The interpreters' case stems from a series of disputes between the interpreters and SOSi dating back to 2015, when the company was first awarded the Justice Department contract and offered some longtime interpreters a wage of $35 an hour — significantly lower than what they had previously earned. That didn't include payment for time spent traveling between assignments or waiting in line at courthouses, compensation for parking or other work-related expenses, or any minimum guarantee of hours.

Many interpreters, including Rivadeneira, balked and instead organized to negotiate a higher rate. They were ultimately successful, securing rates of $225 for a half-day and $425 for a full day, plus additional compensation for travel cases. But the company later refused to renew their contracts, an action that formed the basis of charges they filed with the labor board.

After investigating those charges, the board filed a formal complaint against SOSi last spring. A trial was held in Los Angeles and Washington in September.

In Rosas' decision, he said the "overriding issue" was the interpreters' status as employees or independent contractors.

The distinction determines whether workers receive certain protections and benefits from their employers — such as being able to organize and seek remedy from discrimination, receive workers' compensation, and be paid minimum wage and overtime.

After considering the extent of control that SOSi maintains over the interpreters' working conditions, Rosas found that they are indeed employees. For example, he wrote, the SOSi interpreters wear company-branded name badges, are prevented from soliciting outside business and conduct an essential part of the company's business. They also have little choice but to accept the assignments and rates that SOSi offers.

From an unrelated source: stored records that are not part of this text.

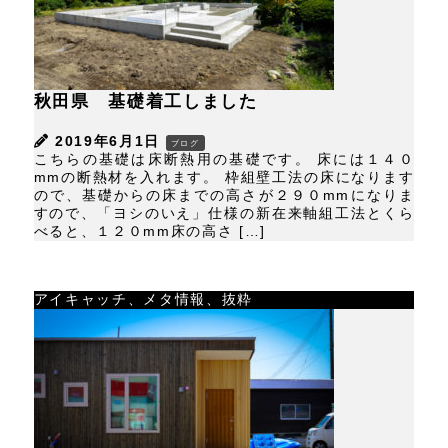
秋田県 基礎着工しました
2019年6月1日
ブログ
こちらの基礎は床断熱用の基礎です。 床には１４０
mmの断熱材を入れます。 枠組壁工法の床になります
ので、基礎からの床までの高さが２９０mmになりま
すので、「ヨシのいえ」仕様の新在来軸組工法とくら
べると、１２０mm床の高さ […]
アイキャッチ、メタ情報、抜粋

Rosas ordered SOSi to reinstate six of the eight interpreters named in the case and to compensate them for any loss of earnings and other benefits. (He did not conclude that the other two interpreters had been unfairly let go.) He also ordered the company to post notices of the interpreters' rights to organize.

For Rivadeneira, who started working in immigration court in 2002, the day she returns to work can't come soon enough.

Since her contract with SOSi was terminated by the company in 2016, she and her husband have had to rely on his Social Security check and on their adult son, who moved in with them and pays for almost everything besides the rent.

Going back to work will mean a return to independence, Rivadeneira said. It's also a matter of pride.

"I love my work," Rivadeneira said. "I love my job and I do it well."